CHICAGO Chicago isn't the front-runner for the 2016 Olympics many are making it out to be. It's not even a close second.
With two years before the vote for the 2016 host, Chicago is third or fourth on the list of favorites, U.S. Olympic Committee chairman Peter Ueberroth said Thursday. Ahead of Chicago are Madrid, Spain; Tokyo; and Rio de Janeiro, Brazil.
"It's not a criticism, it's a reality," Ueberroth said after meeting with Chicago Mayor Richard Daley. "There's no criticism of Chicago 2016. I'm not saying they're doing anything wrong. I'm telling you they're in third or fourth place."
Baku, Azerbaijan; Doha, Qatar; and Prague, Czech Republic, also are bidding for the Summer Olympics. The International Olympic Committee will choose the host city Oct. 2, 2009, at its session in Copenhagen, Denmark.
Ueberroth's comments came as no surprise to Chicago 2016 organizers.
"As a bid we haven't and we won't get into discussion about handicapping the race. That's not for us to do," said Patrick Sandusky, spokesman for the organizing committee. "We have to stay focused on what our actual plans are and how we're selling our bid to the right people.
"Peter's comments are indicative of what a tight race this will be."
Chicago was thought to be the early favorite in the 2016 race, because the United States hasn't hosted a Summer Olympics since Atlanta in 1996. Although there's no official policy of rotating the games, Asia (Beijing) and Europe (London) will have just hosted Summer Olympics.
Chicago also has a solid bid, with venues located in a compact area downtown, many on picturesque Lake Michigan.
But all the cities will present strong bids, Ueberroth said. Chicago needs to sell itself to the 100-plus IOC members, and it needs to be doing it now.
Madrid has a head start because it bid for the 2012 Games, finishing ahead of London in an early round of voting. Rio hosted a successful Pan American Games this summer, with about half of the IOC voters visiting during the two-week event.
Tokyo has a strong ally in Chiharu Igaya, a longtime IOC member who led the evaluation committee for the 2014 Winter Olympics bids.
"Politicking doesn't have, in my view, the right connotations," Ueberroth said. "You have to care about and develop real friendships globally if you're going to be successful in the Olympic movement.

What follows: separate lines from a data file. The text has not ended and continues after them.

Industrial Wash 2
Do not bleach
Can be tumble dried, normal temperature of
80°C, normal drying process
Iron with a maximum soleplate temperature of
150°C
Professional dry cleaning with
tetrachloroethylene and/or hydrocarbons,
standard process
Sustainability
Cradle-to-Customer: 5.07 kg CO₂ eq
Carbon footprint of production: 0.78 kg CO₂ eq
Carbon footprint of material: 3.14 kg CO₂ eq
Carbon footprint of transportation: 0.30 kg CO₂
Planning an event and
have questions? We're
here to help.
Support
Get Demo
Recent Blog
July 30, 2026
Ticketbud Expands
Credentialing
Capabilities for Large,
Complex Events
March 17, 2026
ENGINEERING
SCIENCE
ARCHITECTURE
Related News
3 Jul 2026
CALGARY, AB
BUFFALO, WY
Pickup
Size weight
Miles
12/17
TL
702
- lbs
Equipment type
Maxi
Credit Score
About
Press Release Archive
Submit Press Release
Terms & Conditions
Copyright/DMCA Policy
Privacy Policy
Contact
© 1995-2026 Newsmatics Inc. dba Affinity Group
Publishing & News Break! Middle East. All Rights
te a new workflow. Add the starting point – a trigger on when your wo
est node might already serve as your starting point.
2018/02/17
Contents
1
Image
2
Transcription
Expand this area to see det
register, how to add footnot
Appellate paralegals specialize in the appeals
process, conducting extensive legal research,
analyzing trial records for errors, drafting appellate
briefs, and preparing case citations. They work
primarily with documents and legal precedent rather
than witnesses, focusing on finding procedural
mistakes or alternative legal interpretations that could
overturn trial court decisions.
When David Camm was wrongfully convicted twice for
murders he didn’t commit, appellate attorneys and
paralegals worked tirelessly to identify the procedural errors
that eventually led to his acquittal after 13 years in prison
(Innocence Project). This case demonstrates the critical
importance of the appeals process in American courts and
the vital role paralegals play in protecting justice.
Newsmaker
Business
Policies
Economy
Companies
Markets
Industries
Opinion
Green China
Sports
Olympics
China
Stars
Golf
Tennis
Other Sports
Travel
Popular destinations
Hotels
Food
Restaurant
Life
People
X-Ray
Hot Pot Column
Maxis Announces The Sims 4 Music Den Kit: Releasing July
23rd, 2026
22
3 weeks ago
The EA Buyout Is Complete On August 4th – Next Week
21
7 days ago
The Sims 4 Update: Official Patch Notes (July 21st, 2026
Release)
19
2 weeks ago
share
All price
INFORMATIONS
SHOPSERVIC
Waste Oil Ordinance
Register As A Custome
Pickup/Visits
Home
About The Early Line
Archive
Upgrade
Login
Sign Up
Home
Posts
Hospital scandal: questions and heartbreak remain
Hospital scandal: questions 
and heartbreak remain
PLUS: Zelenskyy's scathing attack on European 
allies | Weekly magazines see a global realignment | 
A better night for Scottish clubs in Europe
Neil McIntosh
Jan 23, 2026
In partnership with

"The USOC, for a number of years, ignored that. The USOC was not a good partner," Ueberroth said. "We've made improvements. But we've got a lot more improvements to make."
There are strict limits on the contact Olympic and bid committees can have with IOC members. But Ueberroth suggested the many multinational companies based in Chicago could be used to tout the city's advantages to IOC members in the places where they do business.
"We've had great support" from the private sector, Sandusky said. "We look at Chicago's business community as a fantastic asset for us."
Chicago also needs to make a good impression later this month, when it hosts the world boxing championships. At least 20 IOC members are expected to attend the two-week event, and many more will get a look at Chicago as an Olympic city through the eyes of their country's athletes.
More than 600 boxers from 114 countries are expected for the world championships, which serves as the qualifier for next summer's Beijing Olympics.
"It's going to be the first place that Chicago gets a real international focus," Ueberroth said. "Say you have a voter in a country who is a devoted sports person and doesn't come here. But their boxing team comes back and says, 'We've never been treated better.' ... They say, 'Wow."'
Though Chicago may be lagging behind Madrid, Rio and Tokyo right now, Ueberroth said there's no reason it can't make up ground over the next two years.
"We all have to remember to keep focused on what we're in this for," Ueberroth said. "We're in this to get 60 votes. Then we can focus on putting on the best Olympic Games."